Diktaturen versuchen hingegen entweder, die Kunst zu kontrollieren und damit einzuengen, immer am Rande des künstlerischen Selbstverständnisses. Oder sie versuchen, die Künstler zu vertreiben, wie es in den großen Diktaturen der Nazis und des Stalinismus passiert ist, aber auch unter Milosevic am Balkan oder aktuell im Iran. Kunst kann also nicht so nebensächlich und unbedeutend oder einflusslos sein. Andernfalls würden sich Diktatoren und Regime ihr gegenüber viel offener oder einfach nur gleichgültig verhalten.

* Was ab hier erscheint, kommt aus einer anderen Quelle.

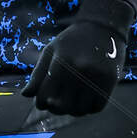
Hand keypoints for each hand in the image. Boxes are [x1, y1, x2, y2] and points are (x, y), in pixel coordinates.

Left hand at [23, 0, 133, 116]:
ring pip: (80, 110)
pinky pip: (97, 107)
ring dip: (73, 110)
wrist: (103, 27)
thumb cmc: (72, 41)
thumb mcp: (51, 51)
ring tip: (71, 101)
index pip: (45, 96)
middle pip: (62, 107)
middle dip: (56, 108)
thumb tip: (25, 95)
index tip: (43, 102)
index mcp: (61, 62)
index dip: (41, 103)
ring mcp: (96, 76)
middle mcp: (79, 70)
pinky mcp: (110, 81)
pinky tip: (85, 100)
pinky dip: (89, 108)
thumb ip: (37, 74)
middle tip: (57, 103)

Der Mangel an Gleichgültigkeit gegenüber der Freiheit der Kunst bei autoritären Charakteren und Systemen zeigt jedenfalls, dass Kunst zwar kein Instrument der Veränderung ist, aber immer wieder einen Spaltpilz und Katalysator in Richtung Veränderung sein kann. Deshalb ist Kunst in Diktaturen und autoritären Regimes stets unwillkommen – soweit sie sich nicht für heroische und nationalistische Aufgabenstellungen instrumentalisieren lässt.

Revolte und Kunst

Bei der Publikumsdiskussion in Wolf Werdigiers Atelier wurde die Frage gestellt, ob es keine Lösungen gibt, um Konflikte, Kriege und Auseinandersetzungen aus unserer Welt verschwinden zu lassen. Ich bin in diesem Punkt nicht besonders optimistisch. Es wird immer wieder Konflikte und Kriege gegen. Zu viele Kompetenten dazu sind in der menschlichen Psyche verankert. Gerade auch Sigmund Freud hat das sehr eindrucksvoll in seinem Werk „Das Unbehagen in der Kultur“ zum Ausdruck gebracht.

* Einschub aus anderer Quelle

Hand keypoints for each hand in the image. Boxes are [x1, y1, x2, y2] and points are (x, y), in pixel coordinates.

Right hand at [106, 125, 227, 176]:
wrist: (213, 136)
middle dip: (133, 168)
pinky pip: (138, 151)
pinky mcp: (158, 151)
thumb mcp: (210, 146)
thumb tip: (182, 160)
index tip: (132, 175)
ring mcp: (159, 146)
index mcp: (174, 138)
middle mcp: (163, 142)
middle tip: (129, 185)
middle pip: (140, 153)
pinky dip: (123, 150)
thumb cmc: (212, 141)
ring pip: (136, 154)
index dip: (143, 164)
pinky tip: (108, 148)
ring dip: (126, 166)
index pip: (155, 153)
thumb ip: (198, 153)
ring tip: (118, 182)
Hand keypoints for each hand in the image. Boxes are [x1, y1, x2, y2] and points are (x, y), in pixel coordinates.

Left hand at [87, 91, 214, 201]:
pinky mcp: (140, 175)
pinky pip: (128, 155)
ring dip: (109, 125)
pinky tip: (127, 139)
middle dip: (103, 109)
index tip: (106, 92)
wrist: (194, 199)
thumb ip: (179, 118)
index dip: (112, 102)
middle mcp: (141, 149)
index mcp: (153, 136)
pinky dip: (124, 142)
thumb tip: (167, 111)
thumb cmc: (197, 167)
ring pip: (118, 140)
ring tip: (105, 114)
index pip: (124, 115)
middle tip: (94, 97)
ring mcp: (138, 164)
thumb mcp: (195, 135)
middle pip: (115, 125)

Ich war gestern am frühen Abend aus Luxemburg nach Wien geflogen, um an der Diskussion teilnehmen zu können. Während des Fluges habe ich einen Beitrag von Albert Camus gelesen, dessen Werk zurzeit in Frankreich neu herausgegeben wird. Dabei ist mir ein Satz besonders haften geblieben. Camus hält darin fest, dass Leid und Gerechtigkeit immer in dieser Welt sein werden, aber dass Kunst und Revolte erst mit dem letzten Menschen von dieser Welt verschwinden werden. Das ist aus meiner Sicht ein sehr positiver Aspekt. Die Menschen werden Ungerechtigkeit und Leid nicht akzeptieren. Und nicht nur Revolte, sondern auch Kunst gehören zum Menschen.